Pages

No Russian wheat (inflation) exports

- Export ban contains inflation impact in Russia "We expect a smaller inflation impact of the wheat shortage than widely believed. The export ban more than offsets the 25% shortfall in the harvest. Moreover, the government is tapping into its reserves, while producers will be nudged to absorb some of the price increases. We revise our inflation forecast up by only 0.8ppts for end-year (to 7.8%) and 0.7ppts for the 2010 average (to 6.7%). However, we still think this will prevent the further rate cuts we had expected until now."

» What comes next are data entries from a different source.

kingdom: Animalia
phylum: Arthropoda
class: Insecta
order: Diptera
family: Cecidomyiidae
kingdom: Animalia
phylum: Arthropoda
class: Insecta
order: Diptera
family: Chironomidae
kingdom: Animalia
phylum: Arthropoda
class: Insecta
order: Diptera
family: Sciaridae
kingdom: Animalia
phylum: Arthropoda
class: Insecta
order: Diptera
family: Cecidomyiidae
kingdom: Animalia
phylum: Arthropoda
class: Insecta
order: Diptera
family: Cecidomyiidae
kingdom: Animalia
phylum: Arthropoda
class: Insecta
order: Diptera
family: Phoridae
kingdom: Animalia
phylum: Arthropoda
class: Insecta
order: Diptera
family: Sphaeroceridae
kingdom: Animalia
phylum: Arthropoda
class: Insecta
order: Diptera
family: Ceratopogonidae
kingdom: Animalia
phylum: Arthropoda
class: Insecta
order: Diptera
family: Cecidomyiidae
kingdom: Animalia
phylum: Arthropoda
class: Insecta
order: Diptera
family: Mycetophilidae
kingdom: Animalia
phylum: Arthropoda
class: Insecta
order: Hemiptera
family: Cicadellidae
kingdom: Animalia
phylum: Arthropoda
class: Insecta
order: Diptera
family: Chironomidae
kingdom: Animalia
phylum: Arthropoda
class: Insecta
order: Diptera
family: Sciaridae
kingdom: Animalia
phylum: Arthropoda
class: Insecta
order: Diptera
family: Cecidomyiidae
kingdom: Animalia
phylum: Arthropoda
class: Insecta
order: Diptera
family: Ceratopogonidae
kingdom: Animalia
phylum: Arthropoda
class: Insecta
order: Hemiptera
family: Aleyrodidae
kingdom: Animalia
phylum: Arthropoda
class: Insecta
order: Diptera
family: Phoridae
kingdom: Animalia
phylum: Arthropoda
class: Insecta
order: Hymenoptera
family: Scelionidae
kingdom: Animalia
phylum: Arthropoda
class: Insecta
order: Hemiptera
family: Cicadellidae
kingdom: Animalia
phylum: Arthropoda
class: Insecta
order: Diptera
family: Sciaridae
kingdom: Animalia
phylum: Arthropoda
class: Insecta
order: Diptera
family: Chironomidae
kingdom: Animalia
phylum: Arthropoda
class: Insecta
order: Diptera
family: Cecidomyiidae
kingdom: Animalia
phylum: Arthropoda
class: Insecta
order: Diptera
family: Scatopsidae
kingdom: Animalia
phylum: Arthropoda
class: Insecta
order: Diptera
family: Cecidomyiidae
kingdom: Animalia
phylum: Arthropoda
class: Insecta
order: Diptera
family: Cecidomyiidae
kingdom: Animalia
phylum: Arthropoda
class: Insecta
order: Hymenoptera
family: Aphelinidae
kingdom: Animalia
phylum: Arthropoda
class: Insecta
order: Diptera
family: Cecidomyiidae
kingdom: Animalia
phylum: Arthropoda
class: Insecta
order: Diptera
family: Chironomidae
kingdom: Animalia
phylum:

- CEE floods do not change our dovish bias "Also in Hungary and Poland, where floods have been severe, and harvests are expected to be 7-15% down relative to 2009, we maintain our dovish bias. In both cases, food price inflation is very low, and core inflation remains (or is expected to come soon) under control. Pricing power remains weak—clearly in Hungary but also in Poland where productivity is growing well in excess of wages. We expect inflation to remain within the target corridor despite the food price shock in Poland and to return to close to the target in Hungary. We recommend receiving 1y IRS in Hungary and see the risk to our 25bp hike in Poland this year to the downside."
- Another reason for Turkey linkers; Egypt’s budget hit hard "Ironically, Turkey linkers may be the best way to position for higher wheat prices in Russia, in our view. Yes, Turkey is a net exporter of wheat, but higher world prices will likely affect domestic prices. And Turkey is most prone to second round effects, with inflation expectations above target and credit and wage growth also pointing towards higher inflation. Egypt, in turn, will be hit hard fiscally due to the wheat subsidies; these, however, should contain the inflationary impact."
- The week behind & week ahead "July CPI surprised to the downside in Russia and Turkey, but food price inflation is around the corner the former, while the upcoming Ramadan effects together with solid domestic demand look set to exert upward pressure for the latter. Meanwhile, the CNB kept rates steady but struck a dovish tone. The central bank explicitly warned of possible actions (ie, intervention or rate cuts) should the rapid pace of CZK appreciation continue. Still, EUR-CZK only moved 0.3% higher. A busy data calendar in the week ahead with a slew of data on inflation and output. The base effects should subtract from inflation in Hungary, Poland and possibly Egypt, but are less supportive for the Czech R. In Romania, the VAT hike will likely see a spike in inflation last month. Meanwhile, GDP growth likely accelerated in Q2 across CEE (Czech R, Hungary, Romania), driven mainly by external demand – downside risks from here though. In Russia, we also expect GDP growth to accelerate in Q2 on the back improving domestic demand and net exports. Separately, we expect IP growth to slow in Turkey and South Africa."